I saw Frontiers(Fronti?re(s)), Shiver(Eskalofr?o), and Let The Right One In.


----------



## Chee (Sep 8, 2009)

Pan's Labyrinth?

You've probably already saw it though. Uuuuhhhh....

M (1930s)


----------



## ez (Sep 8, 2009)

Run Lola Run/Lola rennt

must see

'tis a thriller, btw.


----------



## Chee (Sep 8, 2009)

I need to see Run Lola Run, its been in my Netflix queue for years and its slowly making its way up to one.


----------



## Comic Book Guy (Sep 8, 2009)

A Tale of Two Sisters


----------



## ez (Sep 8, 2009)

Chee said:


> I need to see Run Lola Run, its been in my Netflix queue for years and its slowly making its way up to one.

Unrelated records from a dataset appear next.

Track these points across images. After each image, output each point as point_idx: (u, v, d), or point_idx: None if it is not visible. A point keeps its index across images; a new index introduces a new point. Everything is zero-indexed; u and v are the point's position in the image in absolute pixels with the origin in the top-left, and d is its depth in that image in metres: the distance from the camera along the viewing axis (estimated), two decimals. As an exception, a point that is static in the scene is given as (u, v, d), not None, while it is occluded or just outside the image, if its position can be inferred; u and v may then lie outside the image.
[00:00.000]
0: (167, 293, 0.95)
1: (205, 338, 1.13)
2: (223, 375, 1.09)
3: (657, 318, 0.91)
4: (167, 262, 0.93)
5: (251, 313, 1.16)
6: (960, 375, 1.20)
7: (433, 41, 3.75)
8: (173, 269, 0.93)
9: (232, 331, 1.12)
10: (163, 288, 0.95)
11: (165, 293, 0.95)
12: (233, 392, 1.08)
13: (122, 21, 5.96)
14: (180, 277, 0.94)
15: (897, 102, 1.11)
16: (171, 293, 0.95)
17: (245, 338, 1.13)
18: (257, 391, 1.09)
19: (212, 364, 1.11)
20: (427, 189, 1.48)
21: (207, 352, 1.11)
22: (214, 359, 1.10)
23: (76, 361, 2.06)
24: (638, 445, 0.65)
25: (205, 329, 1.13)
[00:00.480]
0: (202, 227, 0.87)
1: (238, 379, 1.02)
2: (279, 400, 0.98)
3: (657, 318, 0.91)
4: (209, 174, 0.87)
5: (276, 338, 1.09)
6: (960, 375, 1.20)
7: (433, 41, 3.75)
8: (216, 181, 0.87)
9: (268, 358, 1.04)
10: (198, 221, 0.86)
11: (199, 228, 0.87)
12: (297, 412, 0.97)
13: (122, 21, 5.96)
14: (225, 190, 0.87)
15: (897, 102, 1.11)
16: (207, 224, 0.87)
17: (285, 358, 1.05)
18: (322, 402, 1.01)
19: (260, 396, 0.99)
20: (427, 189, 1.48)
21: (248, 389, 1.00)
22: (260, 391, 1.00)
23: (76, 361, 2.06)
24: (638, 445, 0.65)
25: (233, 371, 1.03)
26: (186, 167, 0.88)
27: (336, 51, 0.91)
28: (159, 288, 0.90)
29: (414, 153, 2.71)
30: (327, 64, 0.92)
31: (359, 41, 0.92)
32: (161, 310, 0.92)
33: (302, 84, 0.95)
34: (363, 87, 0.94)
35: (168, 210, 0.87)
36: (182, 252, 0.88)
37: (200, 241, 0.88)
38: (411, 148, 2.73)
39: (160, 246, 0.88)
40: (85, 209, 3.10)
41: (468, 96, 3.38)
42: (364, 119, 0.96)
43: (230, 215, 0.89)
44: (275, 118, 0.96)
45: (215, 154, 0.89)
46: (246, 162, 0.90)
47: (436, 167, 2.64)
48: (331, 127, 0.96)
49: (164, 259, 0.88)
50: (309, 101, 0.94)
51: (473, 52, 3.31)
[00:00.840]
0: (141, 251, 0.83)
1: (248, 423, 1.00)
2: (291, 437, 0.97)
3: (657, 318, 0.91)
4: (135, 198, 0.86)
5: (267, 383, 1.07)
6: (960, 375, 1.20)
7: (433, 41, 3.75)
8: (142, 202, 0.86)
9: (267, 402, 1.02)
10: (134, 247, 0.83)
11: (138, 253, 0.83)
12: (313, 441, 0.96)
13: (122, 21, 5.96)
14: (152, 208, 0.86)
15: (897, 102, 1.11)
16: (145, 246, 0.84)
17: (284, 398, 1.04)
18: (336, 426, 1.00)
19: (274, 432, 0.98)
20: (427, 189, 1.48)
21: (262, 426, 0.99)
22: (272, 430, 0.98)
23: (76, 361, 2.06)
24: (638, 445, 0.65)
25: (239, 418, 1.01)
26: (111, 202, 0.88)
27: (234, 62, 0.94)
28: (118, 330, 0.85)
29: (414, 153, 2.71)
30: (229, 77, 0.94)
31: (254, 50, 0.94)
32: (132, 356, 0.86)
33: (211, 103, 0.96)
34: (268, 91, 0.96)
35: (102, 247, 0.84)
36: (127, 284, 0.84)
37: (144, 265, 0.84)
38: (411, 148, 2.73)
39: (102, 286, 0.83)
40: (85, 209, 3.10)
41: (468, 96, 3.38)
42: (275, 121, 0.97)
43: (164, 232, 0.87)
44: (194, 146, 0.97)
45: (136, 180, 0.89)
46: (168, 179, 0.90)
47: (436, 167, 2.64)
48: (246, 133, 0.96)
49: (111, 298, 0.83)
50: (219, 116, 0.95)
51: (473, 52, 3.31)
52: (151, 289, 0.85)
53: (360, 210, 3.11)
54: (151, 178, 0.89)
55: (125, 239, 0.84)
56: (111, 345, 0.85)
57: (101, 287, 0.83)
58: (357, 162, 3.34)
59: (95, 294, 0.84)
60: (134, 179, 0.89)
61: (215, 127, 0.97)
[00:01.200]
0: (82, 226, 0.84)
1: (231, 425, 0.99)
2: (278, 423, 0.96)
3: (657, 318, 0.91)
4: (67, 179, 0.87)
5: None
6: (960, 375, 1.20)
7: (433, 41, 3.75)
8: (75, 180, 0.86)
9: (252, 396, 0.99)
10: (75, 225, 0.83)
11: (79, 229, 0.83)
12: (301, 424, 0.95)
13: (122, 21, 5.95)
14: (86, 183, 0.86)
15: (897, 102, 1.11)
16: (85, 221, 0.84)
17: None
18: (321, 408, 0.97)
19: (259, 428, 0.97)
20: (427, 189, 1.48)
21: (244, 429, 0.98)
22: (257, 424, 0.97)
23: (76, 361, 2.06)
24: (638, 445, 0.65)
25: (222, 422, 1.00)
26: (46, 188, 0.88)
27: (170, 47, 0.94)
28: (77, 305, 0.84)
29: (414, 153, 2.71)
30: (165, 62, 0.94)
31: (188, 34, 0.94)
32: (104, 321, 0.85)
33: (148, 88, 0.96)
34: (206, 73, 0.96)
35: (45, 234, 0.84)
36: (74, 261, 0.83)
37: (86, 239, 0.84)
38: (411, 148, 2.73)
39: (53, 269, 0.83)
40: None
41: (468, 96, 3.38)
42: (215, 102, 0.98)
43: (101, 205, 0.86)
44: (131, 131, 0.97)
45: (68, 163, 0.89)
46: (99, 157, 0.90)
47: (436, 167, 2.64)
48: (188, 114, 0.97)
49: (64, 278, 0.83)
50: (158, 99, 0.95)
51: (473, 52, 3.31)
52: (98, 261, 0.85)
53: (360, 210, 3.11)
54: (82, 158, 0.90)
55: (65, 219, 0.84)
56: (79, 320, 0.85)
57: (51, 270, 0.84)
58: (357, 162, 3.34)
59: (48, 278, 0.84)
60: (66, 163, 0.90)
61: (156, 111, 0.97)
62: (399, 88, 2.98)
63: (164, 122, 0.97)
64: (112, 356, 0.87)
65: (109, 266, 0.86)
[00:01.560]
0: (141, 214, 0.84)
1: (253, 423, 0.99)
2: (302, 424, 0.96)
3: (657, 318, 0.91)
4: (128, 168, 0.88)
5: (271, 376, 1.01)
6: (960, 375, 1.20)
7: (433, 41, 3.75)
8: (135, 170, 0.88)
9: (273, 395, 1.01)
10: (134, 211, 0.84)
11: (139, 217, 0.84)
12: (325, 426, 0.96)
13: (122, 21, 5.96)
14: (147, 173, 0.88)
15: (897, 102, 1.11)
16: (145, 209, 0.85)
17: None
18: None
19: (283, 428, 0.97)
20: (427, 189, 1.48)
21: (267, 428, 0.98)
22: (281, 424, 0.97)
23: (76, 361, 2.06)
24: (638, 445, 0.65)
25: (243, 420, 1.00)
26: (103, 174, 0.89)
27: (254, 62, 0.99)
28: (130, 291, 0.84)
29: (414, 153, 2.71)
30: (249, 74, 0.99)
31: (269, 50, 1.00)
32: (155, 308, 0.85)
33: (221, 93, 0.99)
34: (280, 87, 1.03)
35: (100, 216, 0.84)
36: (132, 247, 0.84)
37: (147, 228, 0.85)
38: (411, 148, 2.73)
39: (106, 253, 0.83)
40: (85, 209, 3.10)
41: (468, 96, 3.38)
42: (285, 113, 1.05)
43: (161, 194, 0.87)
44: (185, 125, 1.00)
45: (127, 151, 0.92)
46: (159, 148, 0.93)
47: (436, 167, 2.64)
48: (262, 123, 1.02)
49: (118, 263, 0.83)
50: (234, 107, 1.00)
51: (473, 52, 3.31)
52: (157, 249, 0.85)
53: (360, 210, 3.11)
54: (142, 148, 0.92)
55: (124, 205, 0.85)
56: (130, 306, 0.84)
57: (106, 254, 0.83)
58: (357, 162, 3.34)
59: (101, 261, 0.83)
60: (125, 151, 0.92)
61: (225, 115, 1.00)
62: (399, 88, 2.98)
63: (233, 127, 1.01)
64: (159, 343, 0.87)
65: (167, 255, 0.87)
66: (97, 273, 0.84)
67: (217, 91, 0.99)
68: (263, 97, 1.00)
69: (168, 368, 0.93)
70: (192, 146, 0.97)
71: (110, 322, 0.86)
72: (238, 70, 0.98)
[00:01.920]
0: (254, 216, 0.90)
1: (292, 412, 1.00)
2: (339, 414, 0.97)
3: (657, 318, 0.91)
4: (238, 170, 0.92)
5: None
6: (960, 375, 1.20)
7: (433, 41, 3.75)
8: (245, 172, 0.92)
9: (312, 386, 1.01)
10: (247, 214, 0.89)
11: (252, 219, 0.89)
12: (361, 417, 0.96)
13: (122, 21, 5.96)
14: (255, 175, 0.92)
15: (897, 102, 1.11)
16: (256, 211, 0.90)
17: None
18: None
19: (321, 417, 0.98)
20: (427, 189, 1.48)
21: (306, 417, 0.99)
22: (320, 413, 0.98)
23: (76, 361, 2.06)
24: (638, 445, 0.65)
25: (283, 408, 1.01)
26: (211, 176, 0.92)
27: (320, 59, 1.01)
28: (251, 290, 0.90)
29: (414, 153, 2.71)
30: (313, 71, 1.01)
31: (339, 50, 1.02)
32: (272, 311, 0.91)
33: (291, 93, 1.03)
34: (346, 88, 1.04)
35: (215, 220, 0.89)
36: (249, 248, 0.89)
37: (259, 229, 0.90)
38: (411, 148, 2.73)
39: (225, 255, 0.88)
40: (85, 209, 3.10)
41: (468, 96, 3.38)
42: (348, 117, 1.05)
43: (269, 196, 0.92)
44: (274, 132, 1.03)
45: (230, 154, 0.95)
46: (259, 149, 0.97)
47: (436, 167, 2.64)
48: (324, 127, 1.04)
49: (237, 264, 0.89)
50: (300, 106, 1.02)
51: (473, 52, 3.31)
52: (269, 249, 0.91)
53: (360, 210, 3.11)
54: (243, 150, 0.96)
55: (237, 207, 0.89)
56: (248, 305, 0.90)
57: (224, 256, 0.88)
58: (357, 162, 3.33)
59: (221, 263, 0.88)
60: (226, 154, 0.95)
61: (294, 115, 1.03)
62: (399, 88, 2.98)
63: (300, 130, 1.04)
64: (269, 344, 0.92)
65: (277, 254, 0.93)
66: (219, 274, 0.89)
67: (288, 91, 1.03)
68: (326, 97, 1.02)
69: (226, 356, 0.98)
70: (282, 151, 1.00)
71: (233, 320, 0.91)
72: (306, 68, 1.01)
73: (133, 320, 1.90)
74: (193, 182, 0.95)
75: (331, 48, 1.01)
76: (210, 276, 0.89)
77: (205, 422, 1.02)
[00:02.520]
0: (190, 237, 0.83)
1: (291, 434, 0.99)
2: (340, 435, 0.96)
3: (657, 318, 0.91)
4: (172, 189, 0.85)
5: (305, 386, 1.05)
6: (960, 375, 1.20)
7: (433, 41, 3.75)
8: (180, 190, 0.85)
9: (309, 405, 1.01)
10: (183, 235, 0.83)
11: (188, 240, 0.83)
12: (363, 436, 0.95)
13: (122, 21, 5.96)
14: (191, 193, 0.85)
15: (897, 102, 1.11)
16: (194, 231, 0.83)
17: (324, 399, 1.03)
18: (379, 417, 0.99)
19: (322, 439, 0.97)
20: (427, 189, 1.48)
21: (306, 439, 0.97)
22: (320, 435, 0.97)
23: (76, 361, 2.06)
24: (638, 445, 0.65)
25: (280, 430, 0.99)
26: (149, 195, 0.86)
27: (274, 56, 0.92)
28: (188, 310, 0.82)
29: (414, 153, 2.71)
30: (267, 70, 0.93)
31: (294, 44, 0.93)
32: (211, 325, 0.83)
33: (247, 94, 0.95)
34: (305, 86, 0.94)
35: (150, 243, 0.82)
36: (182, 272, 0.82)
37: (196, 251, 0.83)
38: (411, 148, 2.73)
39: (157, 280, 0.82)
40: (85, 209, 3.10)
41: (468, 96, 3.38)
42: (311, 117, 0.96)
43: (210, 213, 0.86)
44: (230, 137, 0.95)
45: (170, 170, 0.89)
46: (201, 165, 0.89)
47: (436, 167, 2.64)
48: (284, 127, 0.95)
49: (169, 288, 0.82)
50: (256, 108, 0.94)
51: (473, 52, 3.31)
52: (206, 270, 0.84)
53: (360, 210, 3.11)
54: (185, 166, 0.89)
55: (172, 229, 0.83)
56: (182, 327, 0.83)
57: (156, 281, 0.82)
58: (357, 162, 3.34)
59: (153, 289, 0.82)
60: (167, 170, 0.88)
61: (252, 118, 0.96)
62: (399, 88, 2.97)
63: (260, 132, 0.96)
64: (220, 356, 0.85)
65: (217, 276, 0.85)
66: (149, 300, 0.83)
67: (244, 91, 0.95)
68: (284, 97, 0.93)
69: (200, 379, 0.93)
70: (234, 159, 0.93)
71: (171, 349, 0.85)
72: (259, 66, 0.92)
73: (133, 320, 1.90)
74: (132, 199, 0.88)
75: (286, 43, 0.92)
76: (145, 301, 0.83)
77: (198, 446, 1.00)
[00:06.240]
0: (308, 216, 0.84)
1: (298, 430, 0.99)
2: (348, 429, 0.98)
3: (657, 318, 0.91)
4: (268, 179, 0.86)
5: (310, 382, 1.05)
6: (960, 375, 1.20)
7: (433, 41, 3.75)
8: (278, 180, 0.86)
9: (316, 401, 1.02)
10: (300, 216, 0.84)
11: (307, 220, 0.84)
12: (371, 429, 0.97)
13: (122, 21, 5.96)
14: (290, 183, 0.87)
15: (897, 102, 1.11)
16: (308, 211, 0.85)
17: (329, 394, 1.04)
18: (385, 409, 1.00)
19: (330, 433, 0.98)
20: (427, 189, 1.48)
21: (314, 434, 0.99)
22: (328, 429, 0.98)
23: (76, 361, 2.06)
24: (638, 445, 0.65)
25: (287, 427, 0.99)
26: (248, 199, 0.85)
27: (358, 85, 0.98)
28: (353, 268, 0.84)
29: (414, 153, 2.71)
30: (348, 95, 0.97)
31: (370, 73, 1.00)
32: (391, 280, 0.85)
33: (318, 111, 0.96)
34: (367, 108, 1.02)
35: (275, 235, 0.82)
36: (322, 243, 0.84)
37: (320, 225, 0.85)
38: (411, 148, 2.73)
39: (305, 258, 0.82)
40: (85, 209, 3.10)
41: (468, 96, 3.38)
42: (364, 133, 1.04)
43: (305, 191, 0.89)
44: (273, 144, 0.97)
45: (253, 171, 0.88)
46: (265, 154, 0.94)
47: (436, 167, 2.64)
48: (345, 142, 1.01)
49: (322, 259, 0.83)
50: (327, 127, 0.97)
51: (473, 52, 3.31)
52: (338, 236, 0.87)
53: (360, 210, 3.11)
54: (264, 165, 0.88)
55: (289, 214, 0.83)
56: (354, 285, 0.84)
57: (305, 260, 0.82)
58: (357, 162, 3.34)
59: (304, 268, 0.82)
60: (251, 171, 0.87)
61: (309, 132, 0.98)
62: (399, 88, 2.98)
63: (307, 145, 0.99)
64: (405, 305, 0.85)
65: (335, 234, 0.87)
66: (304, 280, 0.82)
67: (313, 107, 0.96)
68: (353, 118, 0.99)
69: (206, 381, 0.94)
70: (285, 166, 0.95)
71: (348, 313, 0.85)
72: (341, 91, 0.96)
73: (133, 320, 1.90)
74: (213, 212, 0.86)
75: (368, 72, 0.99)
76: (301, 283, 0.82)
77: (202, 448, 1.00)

i actually had a cool teacher in hs, for my french class, that decided to show us this film. i'm so glad she did; it's become one of my favorite movies ever since. 




Comic Book Guy said:


> A Tale of Two Sisters



creepy movie that i need to finish....soon.


----------



## Nightfall (Sep 8, 2009)

Ichi the Killer... but to be fair I've only read the manga and seen a few clips from the movie, disturbing...


----------



## Sine (Sep 8, 2009)

El Orfanato (The Orphanage)


----------



## MartialHorror (Sep 8, 2009)

Devils Backbone, Tale of Two Sisters, Audition and Imprint(Takashi Miike's masters of horror entry. Super disgusting, far more violent than Ichi the Killer)


----------



## Chee (Sep 9, 2009)

I just saw The Lives of Others recently. Pretty good.


----------



## Deleted member 84471 (Sep 9, 2009)

À l'intérieur (Inside) , Martyrs, Perdita Durango (Dance With The Devil).


----------



## Lamb (Sep 9, 2009)

_The Wages of Fear_ not really a thriller or a horror film, but definitely the most suspenseful film I have ever seen.


----------